> [REQUIREMENT]: List each line in the data below that contains the string "musi", copying every such line in full.

#### DATA LISTING

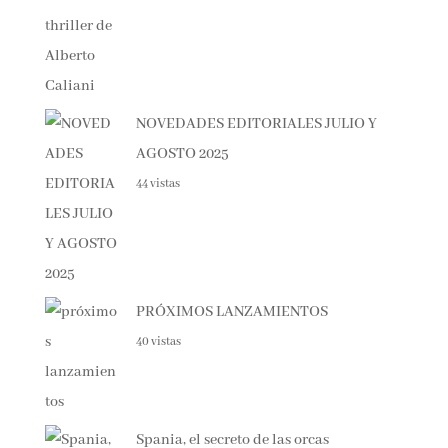
NOVEDADES EDITORIALES JULIO Y
AGOSTO 2025
44 vistas
PRÓXIMOS LANZAMIENTOS
40 vistas
Spania, el secreto de las orcas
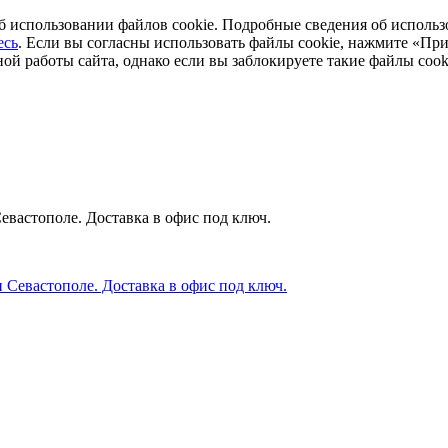
 использовании файлов cookie. Подробные сведения об использо
есь
. Если вы согласны использовать файлы cookie, нажмите «Пр
ой работы сайта, однако если вы заблокируете такие файлы cook
вастополе. Доставка в офис под ключ.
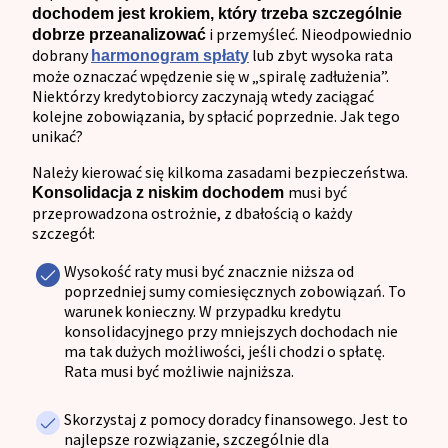
dochodem jest krokiem, który trzeba szczególnie
i przemyśleć. Nieodpowiednio
dobrze przeanalizować
dobrany
lub zbyt wysoka rata
harmonogram spłaty
może oznaczać wpędzenie się w „spiralę zadłużenia”.
Niektórzy kredytobiorcy zaczynają wtedy zaciągać
kolejne zobowiązania, by spłacić poprzednie. Jak tego
unikać?
Należy kierować się kilkoma zasadami bezpieczeństwa.
musi być
Konsolidacja z niskim dochodem
przeprowadzona ostrożnie, z dbałością o każdy
szczegół:
Wysokość raty musi być znacznie niższa od
poprzedniej sumy comiesięcznych zobowiązań. To
warunek konieczny. W przypadku kredytu
konsolidacyjnego przy mniejszych dochodach nie
ma tak dużych możliwości, jeśli chodzi o spłatę.
Rata musi być możliwie najniższa.
Skorzystaj z pomocy doradcy finansowego. Jest to
najlepsze rozwiązanie, szczególnie dla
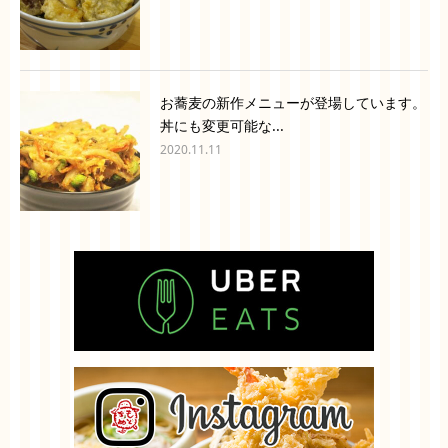
お蕎麦の新作メニューが登場しています。
丼にも変更可能な...
2020.11.11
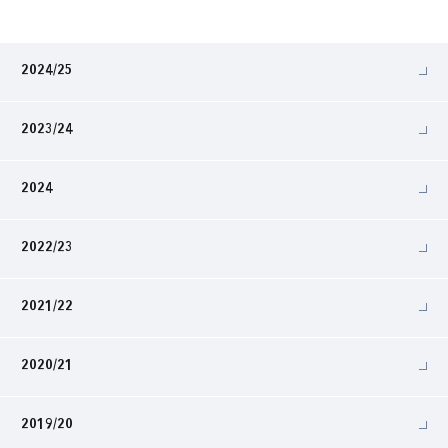
2024/25
2023/24
2024
2022/23
2021/22
2020/21
2019/20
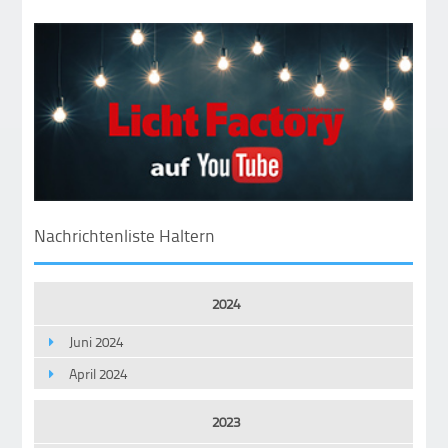
Nachrichtenliste Haltern
2024
Juni 2024
April 2024
2023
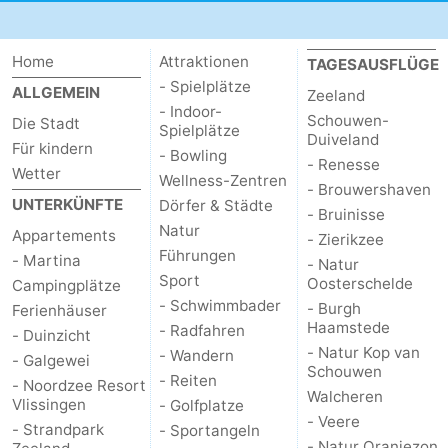
Haamstede
Natur
Walcheren
Home
Attraktionen
TAGESAUSFLÜGE
Kop
-
- Spielplätze
ALLGEMEIN
Zeeland
- Indoor-
Schouwen-
Die Stadt
van
Veere
-
Spielplätze
Duiveland
Für kindern
- Bowling
- Renesse
Schouwen
Natur
-
Wetter
Wellness-Zentren
- Brouwershaven
UNTERKÜNFTE
Dörfer & Städte
Oranjezon
Oostkapelle
-
- Bruinisse
Natur
Appartements
- Zierikzee
Führungen
Natur
-
- Martina
- Natur
Sport
Oosterschelde
Campingplätze
de
Domburg
-
- Schwimmbader
- Burgh
Ferienhäuser
Haamstede
- Radfahren
- Duinzicht
Mantelingen
Westkapelle
-
- Natur Kop van
- Wandern
- Galgewei
Schouwen
- Reiten
- Noordzee Resort
Zoutelande
-
Walcheren
Vlissingen
- Golfplatze
- Veere
- Strandpark
- Sportangeln
Natur
-
- Natur Oranjezon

########

> [WRITTEN SOLUTION]:
musi być
Wysokość raty musi być znacznie niższa od
Rata musi być możliwie najniższa.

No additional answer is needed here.